我接:“我说你丫终于知道关心我一下了,是不是确认一下我有没有死绝?”
“......”
“说话啊!玩什么沉默?”
“......”
“信号不好?”我自言自语,接着冲电话大声喊道,“沈薇薇!听得到吗?!!”
“吵死啦!听得到的。”沈薇薇的声音有些沙哑,好像吃了一大盆糠。
“搞什么飞机?你到学校了?”
沉默,又是沉默。紧接着我又从电话里清晰地听到了沈薇薇抽了两下鼻子。
沈薇薇在哭!
我连忙跑到窗边,看看世界末日是不是提前来了。
“你到底怎么了?”我承认我慌了,相识多年,没见她哭过。
“我....失恋了,哇--”这回沈薇薇干脆像个小孩一样大哭了起来。
我对着电话愣了几秒钟,然后极其痛快地说:“哈哈,报应啊!”
第8章 蔷薇易冷
正月初九下午两点,距离老黄给我修好176号探头的最后期限还有22个小时。
我请了半天假,跟老黄说是出去寻找维修探头的灵感,然后打的直奔学校。
中影大学有一个特别漂亮的人工湖,名叫“若愚湖”,团团胖胖却少了一角,形似残月,汇聚了尘嚣城市中的半泽灵秀,为书香味正浓的象牙塔平添了一湾“有龙则灵”的浅水。
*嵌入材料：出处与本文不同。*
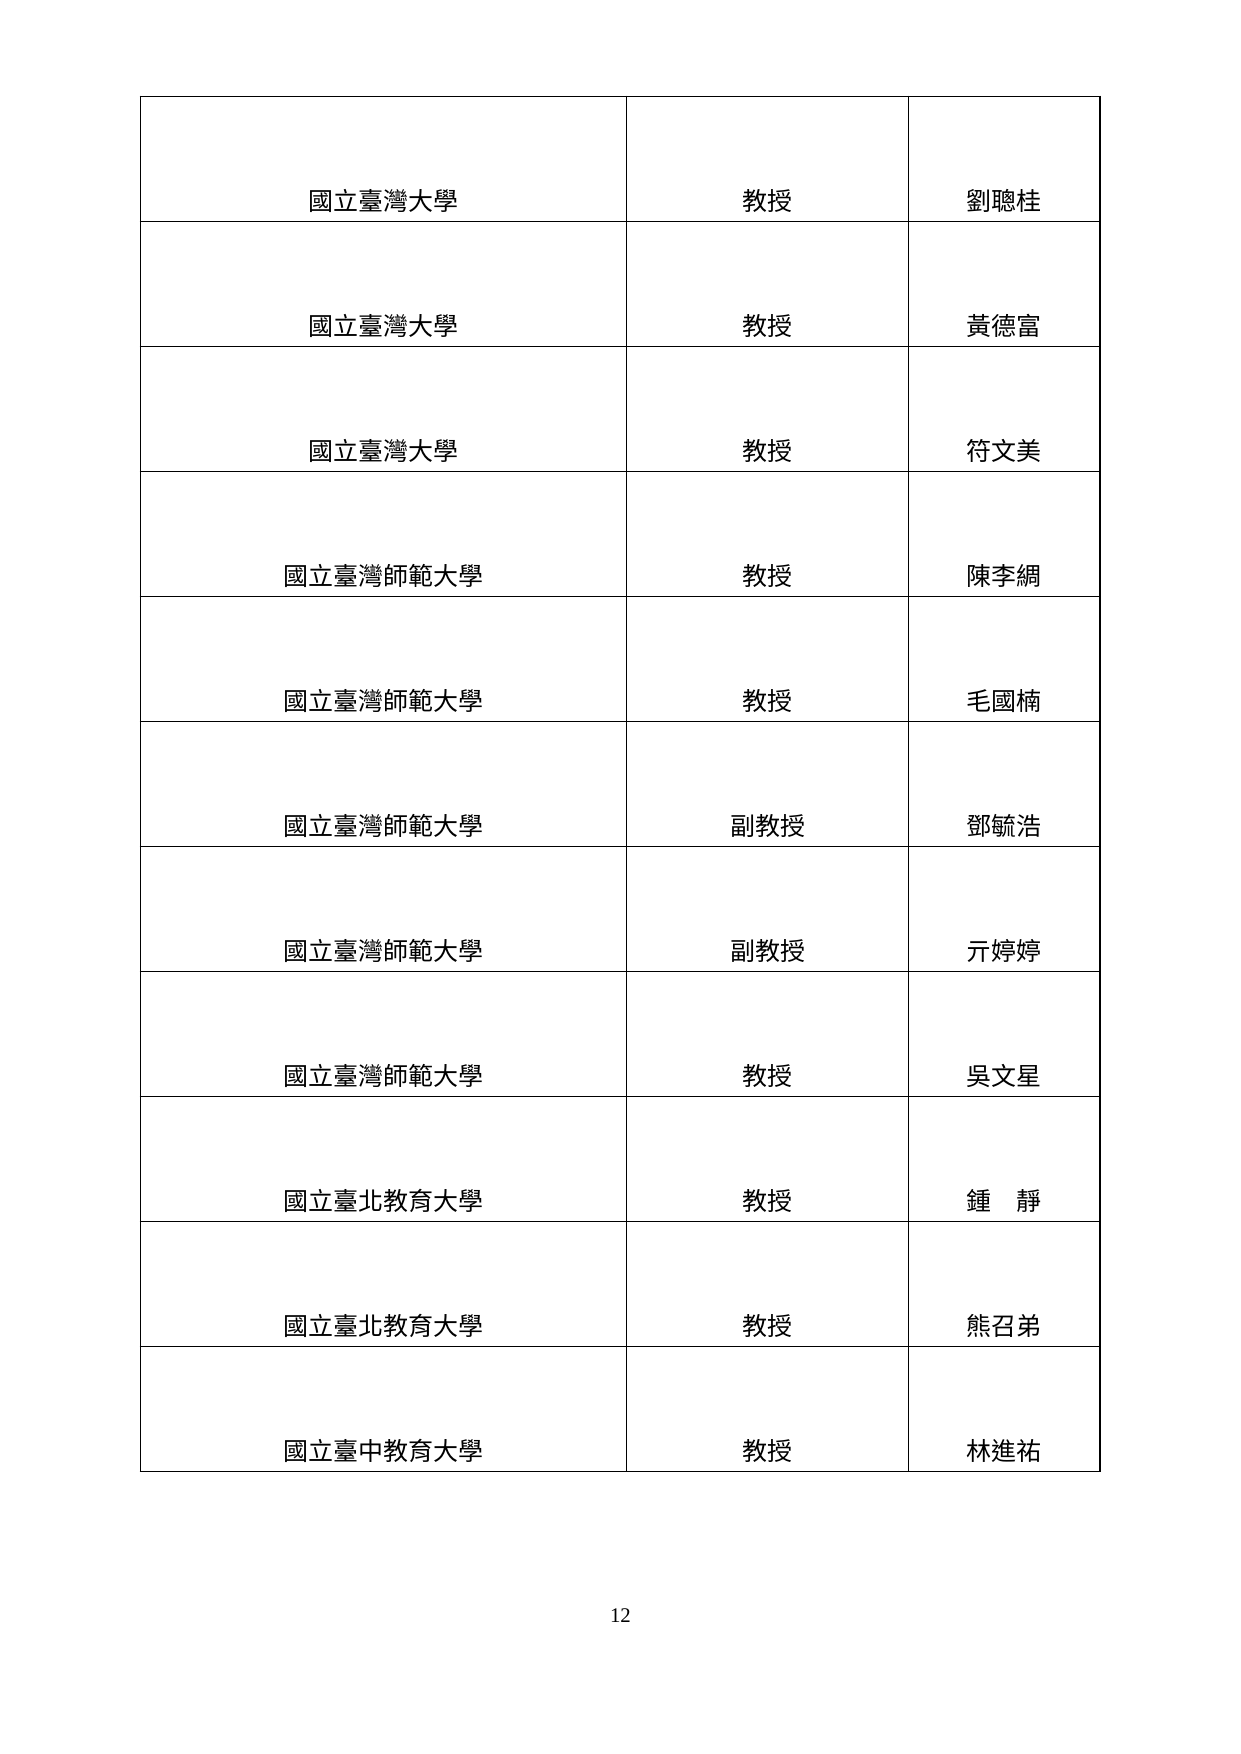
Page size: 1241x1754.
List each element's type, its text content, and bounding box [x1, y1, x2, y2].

若愚湖畔,我见到了沈薇薇。并非邂逅,我是专程来看她的。
黑色帆布鞋、黑色牛仔裤、黑色妮子大衣、黑色条纹围巾、黑框眼镜,沈薇薇抱着双膝坐在湖边的草坪上,以一种倔强的姿态对视着整个若愚湖。
黑色在蓝天白云青草中透露出强烈的格格不入,单看这身打扮也能让人联想到这是一个涉世未深的小女孩正在用理智和成熟力拼着生活的磨难。
只是如果把那一双红肿的双眼去掉,就更加完美了。
我走到她跟前,在她旁边坐下,抽出一根香烟递给她:“要不要来一根?”
沈薇薇终于埋下了倔强的头颅,摇了摇。
“恩,还没伤心到失去理智的地步,还有的救。”我自顾自地叼上烟。